The concept applies most cleanly to linear time-invariant structures, despite the team has evolved extensions for the increasingly popular input-dependent, time-varying architectures. And due to the fact the family of state-space model extends to architectures like linear interest, a developing area of interest as an optional to standard transformers, the potential scope of application is broad.
Chahine and his collaborators see the work as a stepping stone. The team has already confirmed an extension to linear time-varying systems like Mamba, and future instructions consist of pushing CompreSSM further into matrix-valued dynamical systems used in linear attention mechanisms, which could carry the approach in the direction of the transformer architectures that underpin most of today’s largest AI systems.

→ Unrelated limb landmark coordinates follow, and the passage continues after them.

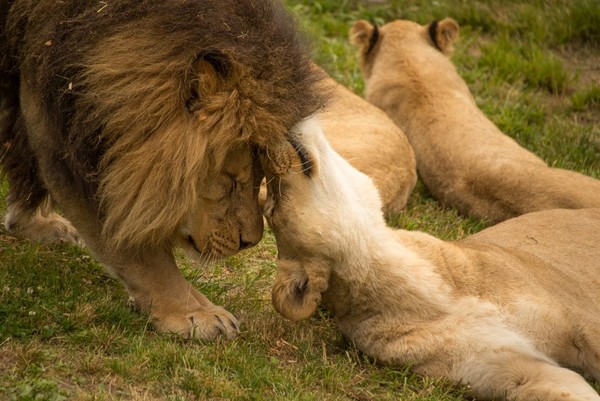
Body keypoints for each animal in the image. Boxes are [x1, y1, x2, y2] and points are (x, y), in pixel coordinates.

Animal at [1, 0, 324, 340]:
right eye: (230, 182)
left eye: (259, 178)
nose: (249, 242)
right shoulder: (61, 138)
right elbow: (140, 251)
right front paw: (195, 313)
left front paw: (29, 224)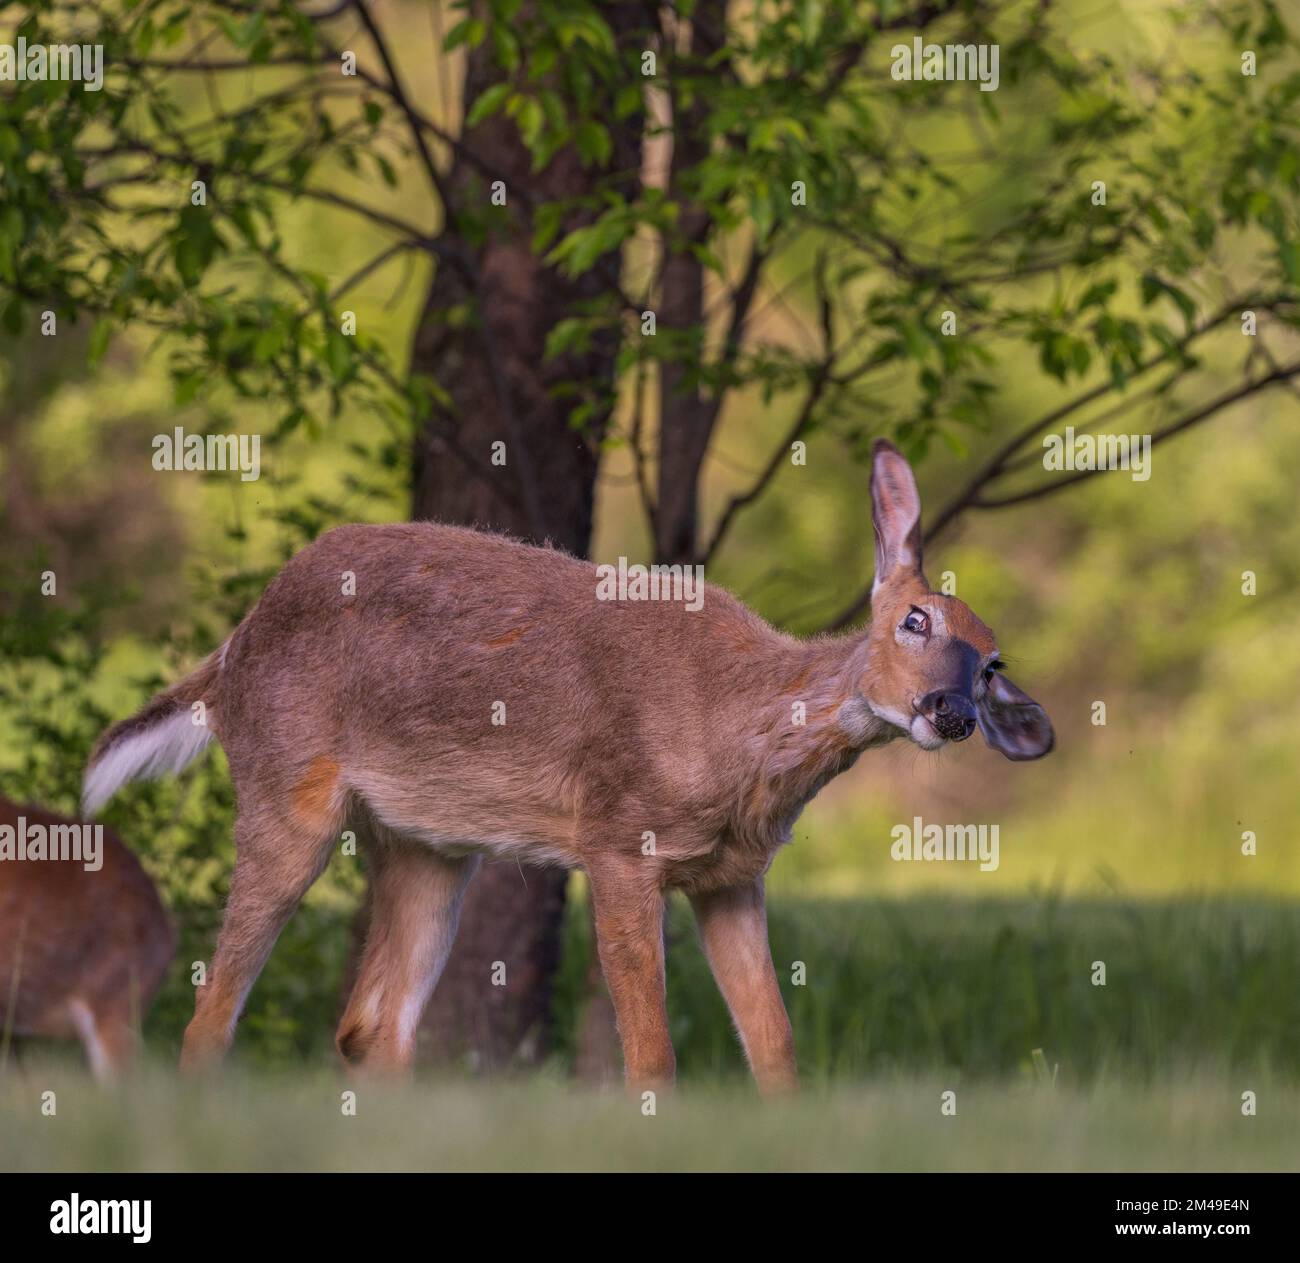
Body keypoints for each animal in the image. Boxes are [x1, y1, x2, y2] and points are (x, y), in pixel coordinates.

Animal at [81, 440, 1052, 1093]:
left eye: (993, 661)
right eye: (915, 620)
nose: (954, 710)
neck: (740, 733)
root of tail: (232, 649)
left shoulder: (733, 876)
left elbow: (775, 1046)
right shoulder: (618, 837)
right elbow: (651, 1053)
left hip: (429, 845)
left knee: (369, 1027)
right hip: (288, 790)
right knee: (209, 1019)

“This needed to be the first step, because this is where the theory is neat and the method can remain principled,” Chahine says. “It’s the stepping stone to then increase to other architectures that people are the using in industry today.”
“The work of Chahine and his colleagues gives an intriguing, theoretically grounded angle on compression for modern-state -space models (SSMs),” mentioned Antonio Orvieto, ELLIS Institute Tübingen principal investigator and MPI for Intelligent Systems independent group leader, who wasn’t included within the research. “The approach presents evidence that the state dimension of those models can be effectively decreased for the duration of training and that a control-theoretic perspective can efficiently support this process. The work opens new avenues for future studies, and the proposed algorithm has the potential to become a standard approach while pre-training large SSM-based models.”
The work , which was accepted as a conference paper at the International Conference on Learning Representations 2026, might be presented later this month. It was guided, in part, by using the Max Planck ETH Center for Learning Systems, the Hector Foundation, Boeing, and the U.S. Office of Naval Research.